I have a question that's been bothering me for years.
Given a rod of uniform mass distribution with total mass $M$ and length $L$ that lies on a horizontal table (with one end fixed to the table around which the rod is free to rotate in the horizontal plane, and a force F applied perpendicular to the rod at the other end), how do you solve for the motion of the rod (and the internal forces) using only Newton's laws and the assumption that the rod is a rotating rigid body? By that I mean only using the most basic conception of Newton's laws and the system's constraints, without the ideas of torque and moment of inertia, energy and momentum, and even without the idea that the net force on the rod gives the acceleration of the center of mass–so only using Newton's laws for point particles, or in this case infinitesimal $dm$ sections of the rod.
I've tried to solve this by breaking the rod down into these small $dm$ components and using an idea I've seen (at least I think I've seen) where you set $F(x+dx)-F(x)=dm(a)$ and then are able to find $F'(x)$ and integrate and then use the boundary conditions on the force. I did this for both tangential and radial components, with radial acceleration equal to $x(\omega(t))^2$ and tangential acceleration equal to $\omega\ '(t)x$, but was unable to obtain the right answer.
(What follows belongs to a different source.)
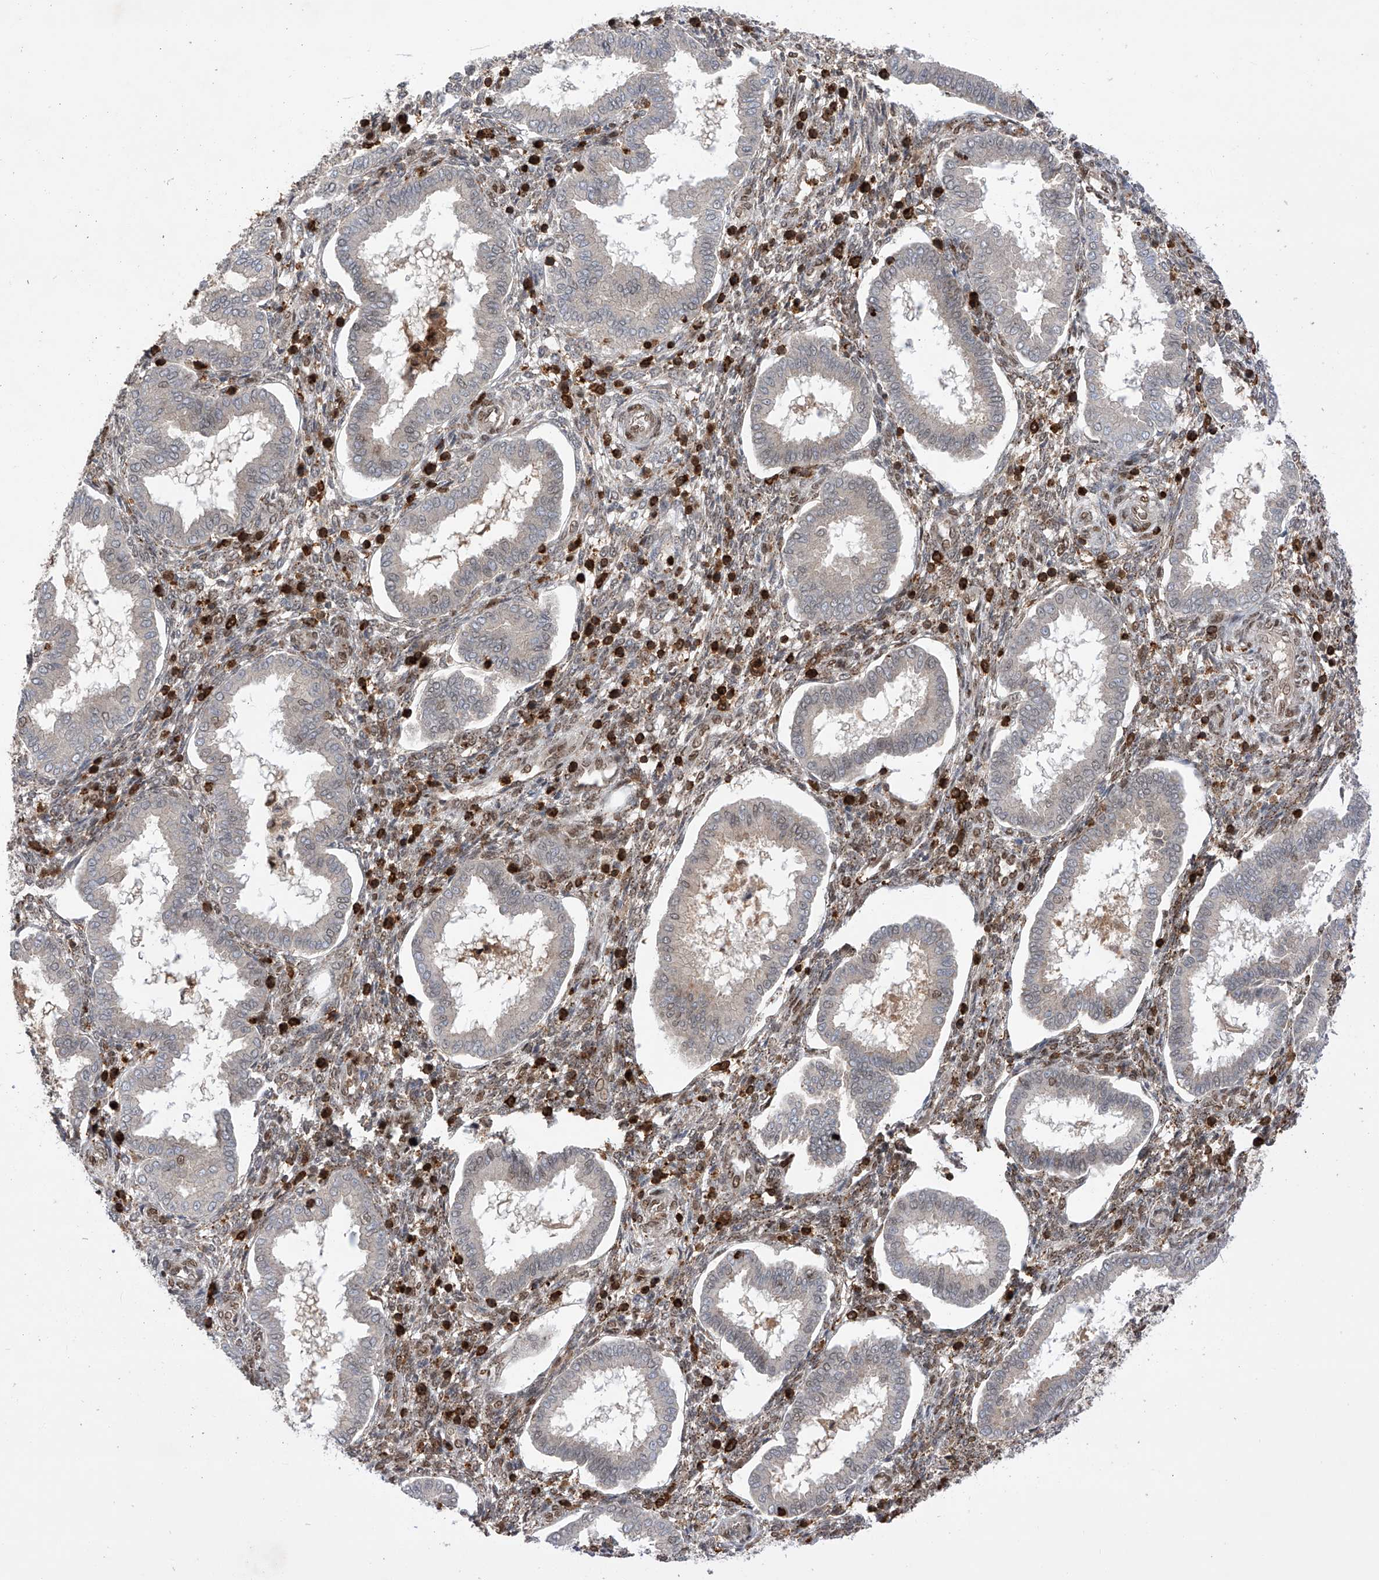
{"staining": {"intensity": "strong", "quantity": "<25%", "location": "nuclear"}, "tissue": "endometrium", "cell_type": "Cells in endometrial stroma", "image_type": "normal", "snomed": [{"axis": "morphology", "description": "Normal tissue, NOS"}, {"axis": "topography", "description": "Endometrium"}], "caption": "High-power microscopy captured an IHC histopathology image of unremarkable endometrium, revealing strong nuclear positivity in about <25% of cells in endometrial stroma. (IHC, brightfield microscopy, high magnification).", "gene": "ZNF280D", "patient": {"sex": "female", "age": 24}}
I used the force at one end of the rod as a boundary condition (is this correct?), but was unable to even solve for the force at the pivot, let alone the angular velocity as a function of time, and have no idea if this technique is even valid. I feel like at a certain point it might be that my force equation switches sign–as the net force that accelerates the infinitesimal mass starts coming from the inward instead of outward side.
I'd also be interested to know more generally how to solve for internal forces and motion of a rigid body using only these most basic assumptions, such as for a free uniform square on a horizontal table with a force applied perpendicularly to one side into one corner.
Best Answer
At a general $\theta$,
It is easy to see as the rod does not deform the speeds of particles must be proportional to their distance from centre.
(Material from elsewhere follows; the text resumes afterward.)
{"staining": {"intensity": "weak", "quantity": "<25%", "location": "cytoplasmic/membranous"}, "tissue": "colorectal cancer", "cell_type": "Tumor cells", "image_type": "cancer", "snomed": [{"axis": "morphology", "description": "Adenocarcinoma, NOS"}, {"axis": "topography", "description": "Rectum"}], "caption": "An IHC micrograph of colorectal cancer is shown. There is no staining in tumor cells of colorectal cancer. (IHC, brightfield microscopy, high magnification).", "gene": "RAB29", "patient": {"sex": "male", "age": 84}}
Let $\omega(t)$ be the constant involved here.
$$p(t)=\sum m_i v_i=\sum m_i\omega r_i$$
Note that all particles move in same direction.
$$p(t)=\int_0^l\omega r dm=\int_0^l\omega r mdr/l=\omega ml/2$$
In time $dt$ a particle covers $\omega r dt$ distance. And hence $d\theta=\omega dt$
You can apply Newton's law for both axes and don't forget to consider Force provided by pivot.
You have three unknowns: $N_x,N_y,\theta(t)$
Note that for a particular Force on a particle, $$F=ma=mv\dfrac{dv}{dx}\implies\vec F\cdot d\vec{x}=mvdv$$
Combine this for all particles and dot product of N forces is zero as that point is at rest. This will yield $d(KE)$ on adding.
Hence, $$Fld\theta=d(KE)$$
Compute KE using integration method.
You have three unknowns and three equations.